◆ Activity ◆
For the records below, print the lines from the line with "447 198 33.65" through the line with "900 348 520.1" exactly as written; include both end lines and exclude the rest.

──────── Data shown ────────

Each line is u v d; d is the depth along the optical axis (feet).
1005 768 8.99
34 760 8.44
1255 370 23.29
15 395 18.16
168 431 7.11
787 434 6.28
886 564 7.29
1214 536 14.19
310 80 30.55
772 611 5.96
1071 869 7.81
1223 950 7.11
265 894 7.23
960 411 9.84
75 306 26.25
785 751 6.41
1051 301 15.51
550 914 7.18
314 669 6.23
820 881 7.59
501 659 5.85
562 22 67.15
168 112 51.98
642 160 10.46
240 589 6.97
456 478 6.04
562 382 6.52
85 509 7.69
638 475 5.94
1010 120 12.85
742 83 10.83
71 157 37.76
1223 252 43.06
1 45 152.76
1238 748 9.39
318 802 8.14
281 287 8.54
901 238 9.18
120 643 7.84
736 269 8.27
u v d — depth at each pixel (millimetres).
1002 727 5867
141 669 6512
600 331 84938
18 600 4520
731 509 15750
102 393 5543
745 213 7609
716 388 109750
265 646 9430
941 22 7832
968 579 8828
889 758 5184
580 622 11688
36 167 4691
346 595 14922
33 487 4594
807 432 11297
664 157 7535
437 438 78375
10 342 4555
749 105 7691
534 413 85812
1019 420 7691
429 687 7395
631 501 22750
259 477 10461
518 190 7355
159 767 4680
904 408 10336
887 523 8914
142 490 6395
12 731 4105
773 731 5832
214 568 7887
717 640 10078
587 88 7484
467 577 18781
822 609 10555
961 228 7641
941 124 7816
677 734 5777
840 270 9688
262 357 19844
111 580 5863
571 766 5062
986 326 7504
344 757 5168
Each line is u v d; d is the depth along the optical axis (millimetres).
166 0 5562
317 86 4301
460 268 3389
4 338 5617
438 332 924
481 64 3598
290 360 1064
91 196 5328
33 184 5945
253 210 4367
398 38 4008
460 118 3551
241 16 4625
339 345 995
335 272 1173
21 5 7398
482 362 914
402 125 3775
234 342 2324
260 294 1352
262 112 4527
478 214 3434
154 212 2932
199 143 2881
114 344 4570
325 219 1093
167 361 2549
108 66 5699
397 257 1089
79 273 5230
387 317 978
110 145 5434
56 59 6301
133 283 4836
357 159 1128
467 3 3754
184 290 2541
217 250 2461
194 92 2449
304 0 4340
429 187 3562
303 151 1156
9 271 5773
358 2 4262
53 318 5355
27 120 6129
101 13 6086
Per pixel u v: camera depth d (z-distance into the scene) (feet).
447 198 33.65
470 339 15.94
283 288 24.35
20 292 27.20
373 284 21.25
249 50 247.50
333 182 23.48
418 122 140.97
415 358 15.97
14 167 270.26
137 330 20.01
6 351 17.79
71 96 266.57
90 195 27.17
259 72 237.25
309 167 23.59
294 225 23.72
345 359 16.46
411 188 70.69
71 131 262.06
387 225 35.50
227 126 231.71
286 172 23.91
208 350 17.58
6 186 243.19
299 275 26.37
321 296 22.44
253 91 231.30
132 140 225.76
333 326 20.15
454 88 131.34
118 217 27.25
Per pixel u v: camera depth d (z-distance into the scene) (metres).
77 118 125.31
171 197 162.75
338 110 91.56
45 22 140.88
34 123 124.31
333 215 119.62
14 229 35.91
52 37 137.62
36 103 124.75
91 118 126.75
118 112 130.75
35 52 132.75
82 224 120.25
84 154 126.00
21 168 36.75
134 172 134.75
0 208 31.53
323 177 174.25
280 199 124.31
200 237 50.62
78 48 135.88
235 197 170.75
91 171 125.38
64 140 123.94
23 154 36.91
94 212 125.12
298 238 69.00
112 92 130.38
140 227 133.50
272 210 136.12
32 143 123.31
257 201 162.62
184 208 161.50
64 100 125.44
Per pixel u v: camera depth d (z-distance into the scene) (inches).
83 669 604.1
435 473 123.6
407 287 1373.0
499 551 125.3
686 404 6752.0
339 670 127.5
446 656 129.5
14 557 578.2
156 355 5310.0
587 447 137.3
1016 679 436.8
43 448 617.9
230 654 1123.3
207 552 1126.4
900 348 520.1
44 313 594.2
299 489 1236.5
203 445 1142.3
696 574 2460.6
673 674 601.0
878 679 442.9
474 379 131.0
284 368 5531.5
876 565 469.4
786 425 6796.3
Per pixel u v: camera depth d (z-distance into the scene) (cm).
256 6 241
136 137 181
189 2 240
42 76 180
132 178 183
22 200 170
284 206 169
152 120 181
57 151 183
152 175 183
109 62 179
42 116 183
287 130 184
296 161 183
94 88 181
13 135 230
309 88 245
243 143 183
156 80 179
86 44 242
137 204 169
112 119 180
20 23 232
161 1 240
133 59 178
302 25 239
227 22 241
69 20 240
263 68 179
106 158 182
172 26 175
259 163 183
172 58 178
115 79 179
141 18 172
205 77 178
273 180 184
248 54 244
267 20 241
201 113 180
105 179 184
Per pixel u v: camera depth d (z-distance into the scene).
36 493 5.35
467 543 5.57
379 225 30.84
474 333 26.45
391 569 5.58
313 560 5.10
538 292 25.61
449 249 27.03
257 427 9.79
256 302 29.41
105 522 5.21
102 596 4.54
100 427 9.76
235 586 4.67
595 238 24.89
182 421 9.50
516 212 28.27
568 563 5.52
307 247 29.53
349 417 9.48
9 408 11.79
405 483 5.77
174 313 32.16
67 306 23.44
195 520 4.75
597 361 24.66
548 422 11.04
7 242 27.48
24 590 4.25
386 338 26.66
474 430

────────

◆ Result of this task ◆
447 198 33.65
470 339 15.94
283 288 24.35
20 292 27.20
373 284 21.25
249 50 247.50
333 182 23.48
418 122 140.97
415 358 15.97
14 167 270.26
137 330 20.01
6 351 17.79
71 96 266.57
90 195 27.17
259 72 237.25
309 167 23.59
294 225 23.72
345 359 16.46
411 188 70.69
71 131 262.06
387 225 35.50
227 126 231.71
286 172 23.91
208 350 17.58
6 186 243.19
299 275 26.37
321 296 22.44
253 91 231.30
132 140 225.76
333 326 20.15
454 88 131.34
118 217 27.25
Per pixel u v: camera depth d (z-distance into the scene) (metres).
77 118 125.31
171 197 162.75
338 110 91.56
45 22 140.88
34 123 124.31
333 215 119.62
14 229 35.91
52 37 137.62
36 103 124.75
91 118 126.75
118 112 130.75
35 52 132.75
82 224 120.25
84 154 126.00
21 168 36.75
134 172 134.75
0 208 31.53
323 177 174.25
280 199 124.31
200 237 50.62
78 48 135.88
235 197 170.75
91 171 125.38
64 140 123.94
23 154 36.91
94 212 125.12
298 238 69.00
112 92 130.38
140 227 133.50
272 210 136.12
32 143 123.31
257 201 162.62
184 208 161.50
64 100 125.44
Per pixel u v: camera depth d (z-distance into the scene) (inches).
83 669 604.1
435 473 123.6
407 287 1373.0
499 551 125.3
686 404 6752.0
339 670 127.5
446 656 129.5
14 557 578.2
156 355 5310.0
587 447 137.3
1016 679 436.8
43 448 617.9
230 654 1123.3
207 552 1126.4
900 348 520.1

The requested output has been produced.